## [Problem statement]
Work out how many lines of the records hold the string "from", and reply with that number alone.

## [Saved entries]
★ ★ ★ ★ ★

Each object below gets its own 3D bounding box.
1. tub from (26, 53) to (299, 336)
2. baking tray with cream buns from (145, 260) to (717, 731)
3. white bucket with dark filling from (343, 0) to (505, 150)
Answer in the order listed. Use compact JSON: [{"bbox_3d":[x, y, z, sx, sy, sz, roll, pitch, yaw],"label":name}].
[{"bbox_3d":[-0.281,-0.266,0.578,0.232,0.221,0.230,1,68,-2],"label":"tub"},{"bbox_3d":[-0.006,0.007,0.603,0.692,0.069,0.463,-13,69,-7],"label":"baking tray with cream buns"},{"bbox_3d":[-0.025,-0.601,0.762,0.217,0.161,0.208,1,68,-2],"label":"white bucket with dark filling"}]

★ ★ ★ ★ ★

## [Solution to the exercise]
3